## WRITTEN TASKS
**1.** Do these statements agree with the 2003 versus 2002 earnings comparison? Answer yes or no for each, quoting the deciding words. (a) Income from continuing operations was higher in 2003 than in 2002. (b) Avista Utilities earned more net income in 2003 than in 2002. (c) Avista Power recorded an impairment charge.
**2.** According to the 2003 versus 2002 earnings comparison, what settlement positively affected Avista Energy's 2003 earnings?
**3.** Write the next part of the 2003 versus 2002 earnings comparison, starting after its last sentence.

## SUPPLIED PASSAGE

2003 compared to 2002

Income from continuing operations was $50.6 million for 2003 compared to $42.2 million for 2002. The increase was primarily due to a decrease in the net losses for Avista Advantage and the Other business segment, partially offset by decreased net income for Energy Marketing and Resource Management.

Net income for Energy Marketing and Resource Management was $20.7 million (excluding the cumulative effect of accounting change) for 2003 compared to $22.4 million for 2002. This decrease was primarily due to a $3.2 million (net of tax) impairment charge recorded by Avista Power, partially offset by an increase in gross margin for Avista Energy. During 2003, Avista Energy’s earnings were positively impacted by the effects of accounting for energy contracts under SFAS No. 133 and a settlement with certain Enron affiliates. Avista Energy’s transition to SFAS No. 133 resulted in contracts, which are not considered derivatives, no longer being accounted for at market value. The transition to SFAS No. 133 increased the volatility of reported earnings due to the fact that certain contracts, which are not considered derivatives, are economically hedged by contracts that are accounted for as derivative instruments at market value under SFAS No. 133.

Net income for Avista Utilities was $36.2 million for 2003, compared to $36.4 million for 2002. The decrease for Avista Utilities was primarily due to an increase in other operating expenses (operations and maintenance, administrative and general, and depreciation and amortization), partially offset by an increase in gross margin and a decrease in interest expense.

## DATA RECORDS

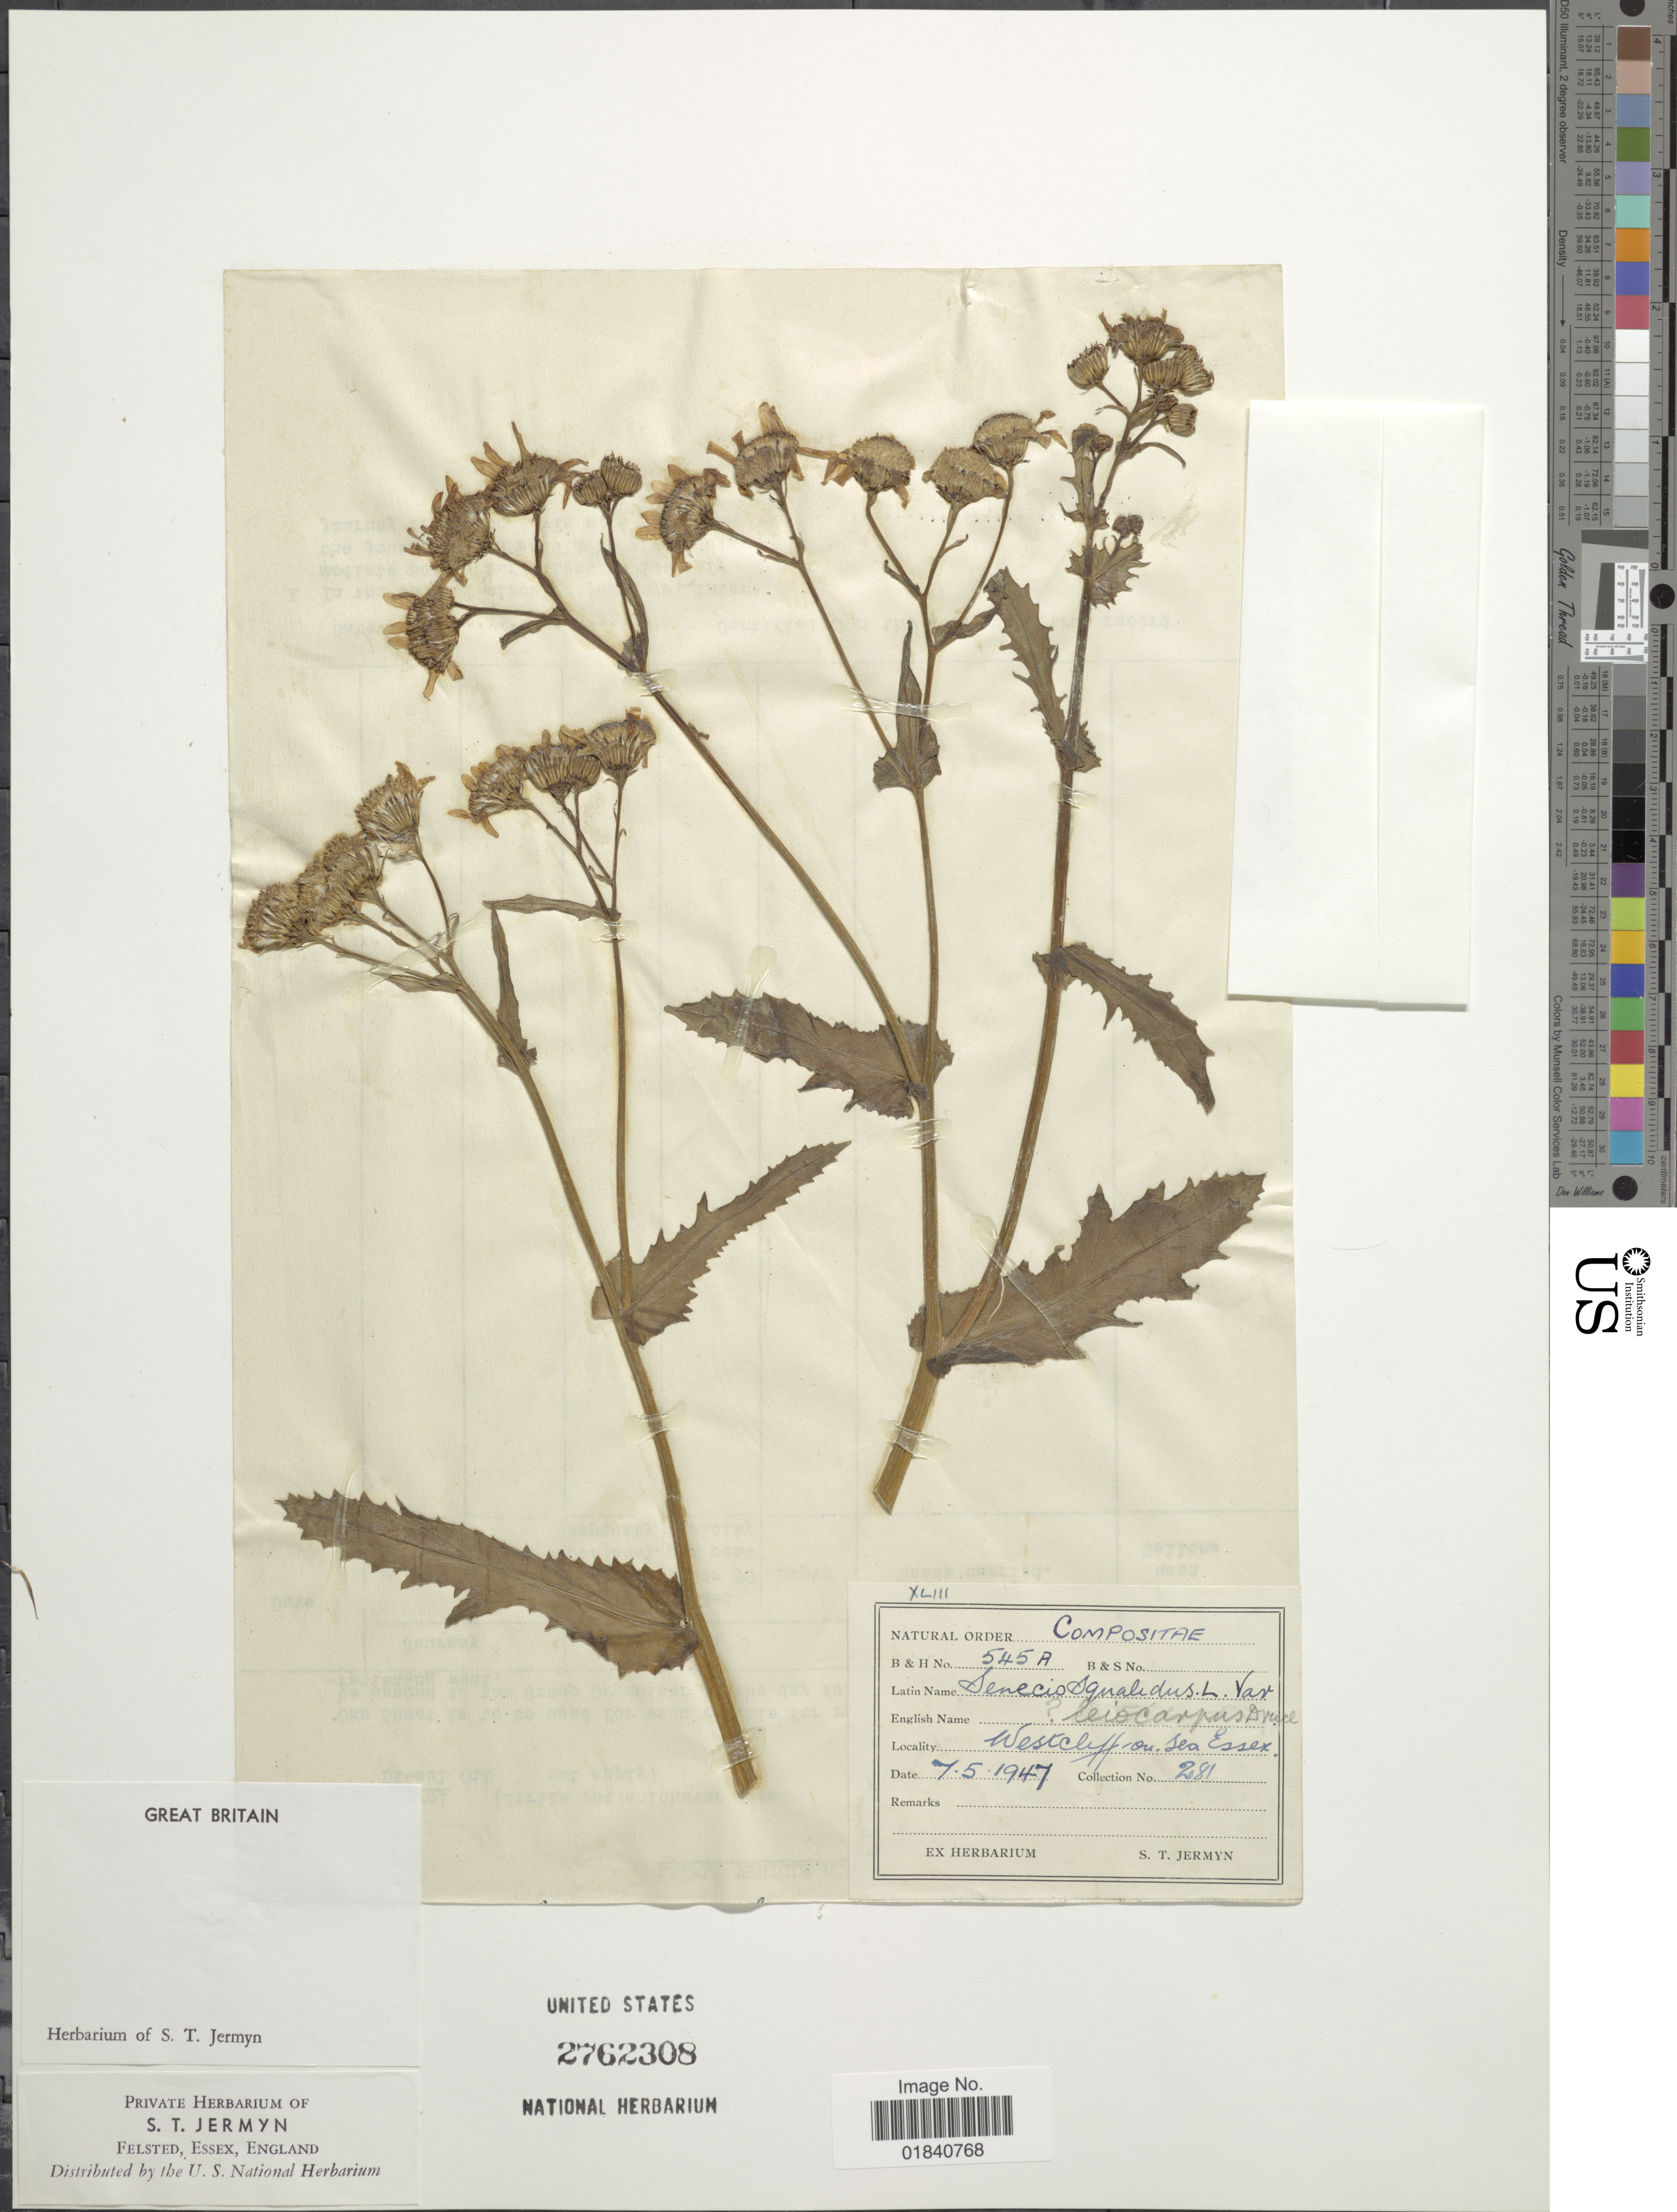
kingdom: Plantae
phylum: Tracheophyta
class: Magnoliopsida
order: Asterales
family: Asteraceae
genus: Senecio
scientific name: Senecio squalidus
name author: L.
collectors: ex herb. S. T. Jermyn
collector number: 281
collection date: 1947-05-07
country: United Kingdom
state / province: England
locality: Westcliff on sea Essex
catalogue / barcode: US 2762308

## RESULTS FOR EACH TASK
**1.**
(a) Yes: "Income from continuing operations was $50.6 million for 2003 compared to $42.2 million for 2002."
(b) No: "Net income for Avista Utilities was $36.2 million for 2003, compared to $36.4 million for 2002."
(c) Yes: "a $3.2 million (net of tax) impairment charge recorded by Avista Power"

**2.** A settlement with certain Enron affiliates.

**3.**
Avista Advantage incurred a net loss of $1.3 million for 2003 compared to $4.3 million for 2002. The decrease in the net loss was primarily due to an increase in operating revenues and a decrease in operating expenses.

The Other business segment incurred a net loss of $4.9 million for 2003 compared to $12.4 million (excluding the cumulative effect of accounting change) for 2002. The decrease in the net loss was primarily due to a reduction in litigation costs and settlements.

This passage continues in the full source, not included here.